SAD 41 selects firm for Penquis Valley energy efficiency upgrades
MILO — The SAD 41 school board approved Honeywell — which has worked at the Penquis Valley School for several decades — to carry out work to make the complex more energy efficient. Honeywell was chosen during a Nov. 15 meeting, and the firm is scheduled to bring forward a scope of services for the directors to vote on when they meet next on Wednesday, Dec. 6.
Last month Superintendent Michael Wright was authorized to seek request for qualifications to help the district implement a $2.1 million quality zone academy bond (QZAB) from the U.S. Department of Education. QZAB funds have a 0 percent interest rate with the principal to be paid back in 25 years. Ideas discussed on how to utilize the funds have included converting the heating system at Penquis Valley from steam to hot water and making other energy-efficient upgrades.

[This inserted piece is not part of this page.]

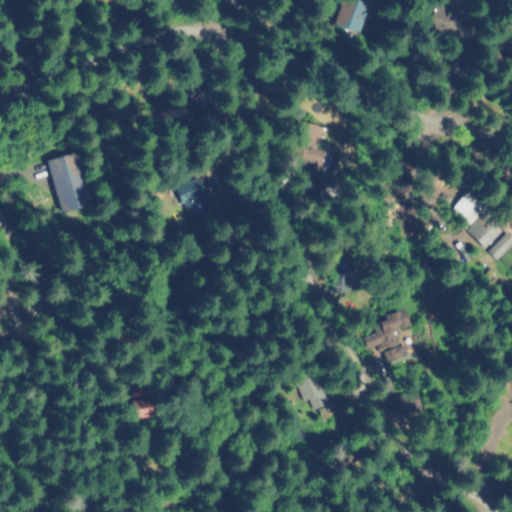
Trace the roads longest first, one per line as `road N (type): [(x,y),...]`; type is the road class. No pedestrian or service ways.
road 1 (residential): [(497,511),(388,438),(352,361),(321,324),(240,131),(213,33)]
road 2 (residential): [(511,145),(213,33),(159,34),(0,110)]
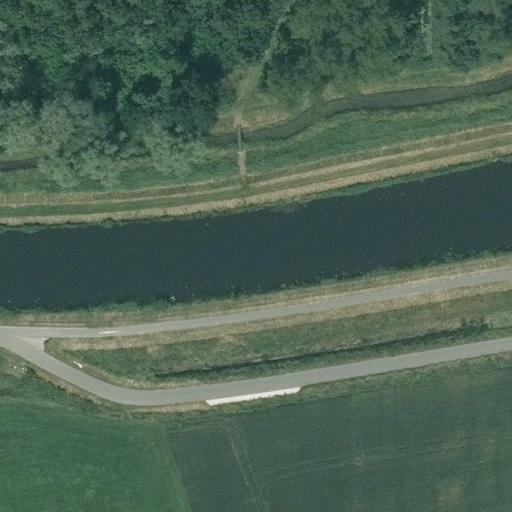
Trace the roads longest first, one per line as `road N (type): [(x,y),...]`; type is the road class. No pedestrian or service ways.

He said a committee comprised of himself, Assistant Superintendent Dr. Kelley Weiss, Head of Buildings and Grounds Donnie Richards, Brownville Elementary Principal Carol Smith and board member Stacie Martin met with representatives from both Honeywell and Siemens.
“We thought they both did a good job, but it was hard for Siemens to overcome [Honeywell’s] three decades of working here and knowing the people,” Wright said. He said on Dec. 6 the selected firm “would come back to you with a plan for what the financials would look like.”

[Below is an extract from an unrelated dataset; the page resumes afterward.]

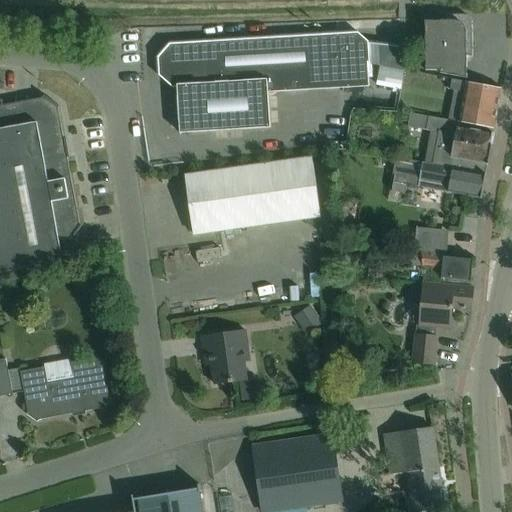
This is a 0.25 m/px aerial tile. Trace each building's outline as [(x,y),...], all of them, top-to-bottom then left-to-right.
[(464,15),(462,15),(441,15),(441,21),(424,21),(424,41),(425,71),(439,71),(439,74),(447,75),(466,79),(466,57),(472,57),(471,25),(471,24),(471,22),(471,21),(470,19),(469,18),(468,17),(467,16),(465,15),(464,15)] [(368,87),(367,63),(365,43),(357,35),(170,46),(162,55),(164,78),(173,86),(176,86),(179,134),(269,128),(267,94),(368,87)] [(401,70),(391,68),(389,84),(398,86),(401,70)] [(463,93),(457,122),(493,129),(501,89),(451,80),(449,90),(463,93)] [(66,158),(69,158),(65,139),(63,139),(57,109),(59,107),(43,96),(41,98),(2,106),(1,101),(0,99),(0,273),(62,262),(58,242),(68,240),(70,242),(81,226),(79,224),(66,158)] [(379,120),(402,123),(404,112),(381,108),(379,120)] [(456,127),(457,122),(428,117),(425,131),(436,133),(430,167),(485,177),(491,145),(490,145),(492,133),(456,127)] [(311,158),(205,173),(185,176),(193,235),(320,217),(311,158)] [(408,163),(404,185),(417,187),(418,182),(449,188),(448,193),(461,195),(480,199),(485,177),(430,167),(416,164),(408,163)] [(422,253),(445,256),(448,232),(424,230),(422,253)] [(338,266),(337,246),(323,247),(323,266),(338,266)] [(472,258),(445,256),(422,253),(421,253),(422,268),(442,270),(441,279),(470,282),(472,258)] [(341,292),(355,294),(356,278),(342,277),(341,292)] [(473,288),(470,288),(422,283),(418,326),(449,328),(451,308),(471,310),(473,288)] [(322,323),(310,306),(293,318),(305,335),(322,323)] [(241,348),(246,348),(244,330),(221,334),(201,337),(203,354),(210,353),(214,385),(246,381),(241,348)] [(415,335),(412,363),(434,365),(436,337),(415,335)] [(91,359),(71,363),(22,372),(21,368),(7,371),(5,359),(0,360),(0,396),(23,392),(27,412),(26,415),(37,422),(39,420),(100,409),(102,410),(110,399),(108,397),(102,367),(103,364),(92,357),(91,359)] [(327,380),(317,380),(318,391),(328,390),(327,380)] [(384,435),(387,455),(389,475),(406,473),(412,511),(413,511),(444,508),(432,428),(384,435)] [(266,511),(341,501),(334,455),(331,436),(252,447),(261,511),(266,511)] [(201,511),(201,509),(197,489),(138,499),(139,511),(201,511)]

In October the school board heard a presentation from Jim Lucy of Honeywell. Lucy discussed the concept of performance contracting, with a project design, construction and ensuing operation and maintenance all handled by one firm as opposed to three different outfits.
He said energy performance contracting would be comprised of one firm conducting an audit of the premises, finding energy savings — to help offset project costs over time — and then the future operational costs for the various systems.
Lucy identified the primary need at Penquis Valley being a steam to hot water conversion. He said the air and ventilation systems are also in need of upgrades and some building windows should be replaced.
Project construction could take nine to 12 months, including some work being done over the summer.
“This building is likely to be used anyway, you have a middle school,” Wright said, as the board also discussed a presentation made during the October meeting about a comprehensive high school being pursed by SAD 4 of Guilford and the Dexter-based SAD 46.
Earlier in the year the application by SAD 4 and 46 was announced as one of three finalists to move forward to complete part two of the application for an Integrated, Consolidated 9-16 Education Facility pilot project. The other two finalists are based in and around Fort Kent and Madawaska as well as in Houlton and the surrounding school districts.
The institution would be funded by the state to serve as a model for the rest of Maine. The comprehensive high school would offer a variety academic programs, from high school to college, and trainings and certifications in various industries.
Wright said initially neither the two school districts nor SAD 41 approached the other. “Logistically we thought that it was unrealistic,” he said.
“We send about 30 kids every other day to (the Tri-County Technical Center in) Dexter, would it be realistic to send every kid every day to Dexter?,” the superintendent said.
If funding for the comprehensive high school is awarded then the location is still to be determined, with the Maine Department of Education assisting in this process.
The next phase of the application is due by the end of December, and there is still time for SAD 41 to join.
“What I’m told is SAD 41 getting involved would certainly help their application to the state,” Wright said.
Last month both SAD 4 Interim Superintendent Ray Freve and SAD 46 Superintendent Kevin Jordan said willingness by SAD 41 to take part in the application process does not formally bind the district to anything more.
“This doesn’t commit us to anything,” SAD 41 board member Denise Hamlin said during the discussion. She later added, “If we agree we have a voice at the table.”
Board member Christine Hamlin said she liked the fact the comprehensive high school would offer college classes. “We have a lot of kids here growing up in a small town who are nervous about going to college,” she said.
Martin said her younger son is a junior so he will have graduate before the comprehensive high school would open, but she likes the fact students would be able to only take a single vocational course if they so choose. “My worry as a small school is if we don’t do it, we will fall behind,” she said.
Board member Bryan Boyce said he was unsure of how the school would impact the SAD 41 budget. “With the way the economy is in just our area, it would be stupid not to look into it,” he said.
“Because we are under a budget constraint, there are some opportunities we are not able to give our students,” Christine Hamlin said.
Wright said SAD 4 and 46 would need to know SAD 41’s decision prior to the late December deadline. He suggest the directors make a formal decision at the Dec. 6 meeting.
In the meantime, the school board passed a motion to send a letter of support and a request for more information on the project.
“I think the commitment would be if we signed on the application,” Wright said.